Quick Take: EDP Rejects Takeover Offer From China Three Gorges

Three Gorges first invested in EDP in 2011 and currently holds 23% of the company. Photo: VCG
Three Gorges first invested in EDP in 2011 and currently holds 23% of the company. Photo: VCG

Energias de Portugal SA has rejected 9 billion euro ($10.7 billion) buyout bid from Chinese state-owned utility China Three Gorges Corp., saying the price is too low.

In a Tuesday regulatory filing, EDP — Portugal’s largest energy company — said its board believes that the offered price does not adequately reflect the value of the company. “The implied offer premium is low considering what is customary for European utilities where the offerer has acquired control,” the statement said.

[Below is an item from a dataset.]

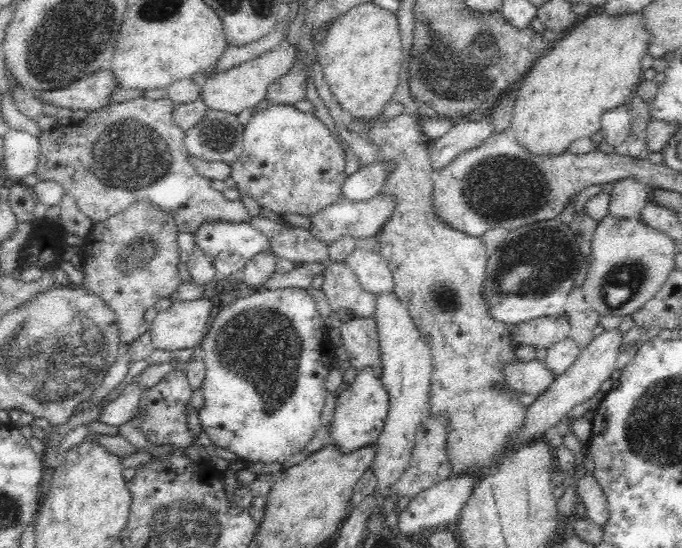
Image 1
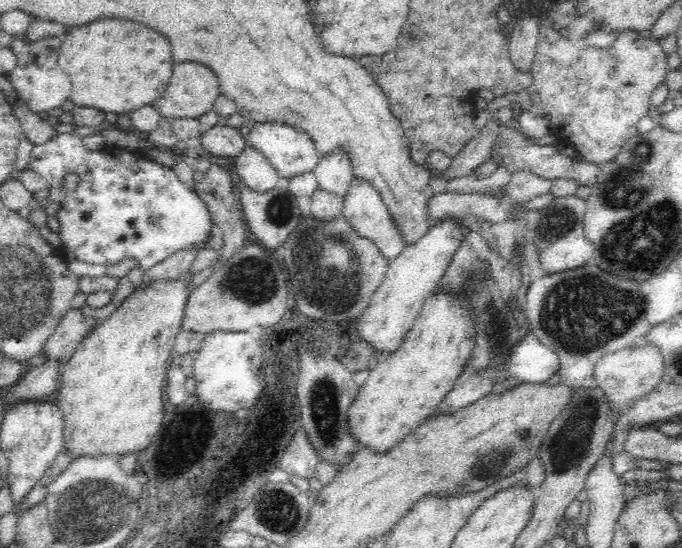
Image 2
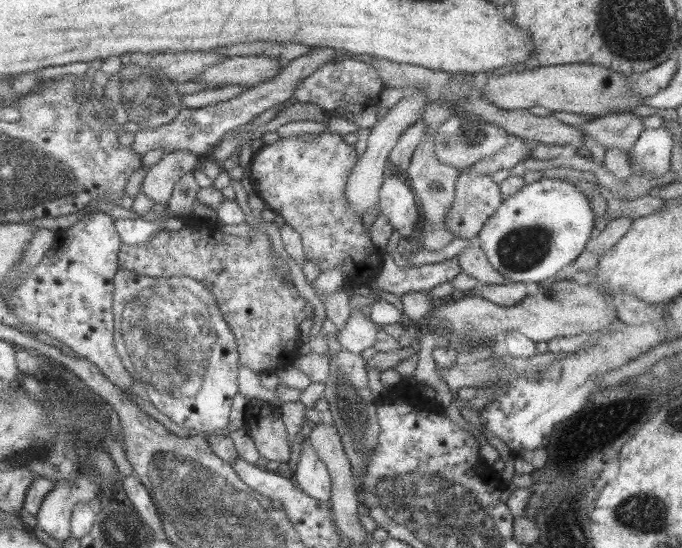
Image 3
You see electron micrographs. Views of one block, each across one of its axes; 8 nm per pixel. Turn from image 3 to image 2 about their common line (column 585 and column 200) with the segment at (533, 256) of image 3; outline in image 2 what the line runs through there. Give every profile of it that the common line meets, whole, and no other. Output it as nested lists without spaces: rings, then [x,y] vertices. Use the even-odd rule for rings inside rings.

A successful bid for EDP would gain Three Gorges greater exposure to overseas energy markets like Brazil, Spain, and the U.S. The deal would be one of the biggest foreign acquisitions by a Chinese company since China National Chemical's $43 billion deal to buy Swiss agricultural giant Syngenta last year.

Three Gorges on Friday offered to pay 3.26 euros a share for the 77% of EDP it doesn’t already own. The Chinese power company first invested in EDP in 2011 and currently holds 23% of the company.

The Three Gorges offer represented barely a 5% premium on EDP’s previous closing price. EDP’s stock jumped to as high as 3.50 euros Monday, the first trading day after the bid announcement. The stock closed well above the offered price at 3.40 euros Monday.

The low price has sparked concerns that Three Gorges’ offer could be rejected. Three Gorges said that the offer represents a premium of more than 10% over EDP’s average share price in the past six months. But a market analyst said buyers have usually paid a premium of about 30% in similar deals.

The analyst said Three Gorges’ offer may be its first attempt, and the company may raise the price in following negotiations.

EDP didn’t elaborate in the Tuesday statement that whether it has completely rejected the deal. The company said it will issue its full opinion on the other terms of the offer “in due course.”